“These people do not happen to be royal,” said Dr. Paull, as coldly as he ever spoke to his son. “But I am sorry that Jones is getting old and garrulous. I thought he would last my time out.”

“He meant no harm——” began Ralph; but his father gave him a Times leader on the recent death of a celebrated geologist to read, and glanced at the memoir attached to the portrait.

This, after stating that the Princess Andriocchi was the daughter of the Duke and Duchess of Saldanhés, who were high in favor at the Court of Spain, enlarged upon the sensation her beauty had created in Paris, how her carriage had been mobbed, how great portrait painters had made interest in influential quarters to have the privilege of taking her portrait, not knowing, until the picture by a celebrated Spanish artist was on the walls of the Salon, that they had been forestalled. After some further complimentary remarks, the article ended with the statement that although the princess was Spanish by birth, she had been educated in England.

“And this is the fulsome adulation with which the world ruins its sweetest women!” thought Hugh, intensely disgusted and annoyed. “What can be done against that? How can anyone or anything make an honest, God-fearing woman out of the object of that sort of stuff?”

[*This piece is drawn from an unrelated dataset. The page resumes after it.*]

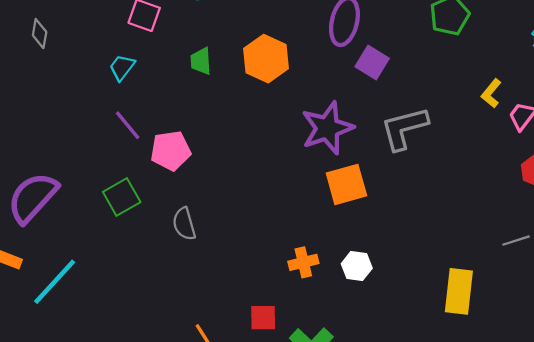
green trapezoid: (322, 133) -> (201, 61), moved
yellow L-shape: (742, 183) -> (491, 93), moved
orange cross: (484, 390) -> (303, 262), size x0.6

He tried to occupy his mind with general subjects until they reached F—— Station, where Mr. and Mrs. Mervyn met them, beaming with smiles.

“Granny!”

“My dearest boy!”

Ralph was rapturously embraced by Mrs. Mervyn, who was stouter and greyer than twenty years before, while Mr. Mervyn, a handsome old man, with hair as white as Hugh’s prematurely blanched locks, shook hands with Dr. Paull, who this year had been absent from the Pinewood for six months.

“You must be glad to get away for a peep at the dear old place,” said Mrs. Mervyn, warmly, as she sat opposite Hugh in the waggonette. “You will find the garden a little neglected, I fear. You see, the men have had no direct orders, and we did not like to interfere.”

To Hugh, the peeps of the grounds through the clumps of pines as they drove along produced an effect of desolation. There was the still, overgrown, neglected look about the place which even the best kept estate will assume after the protracted absence of its owner. They were all to lunch together at the Pinewood. As they neared the house, Hugh’s spirits fell lower and lower.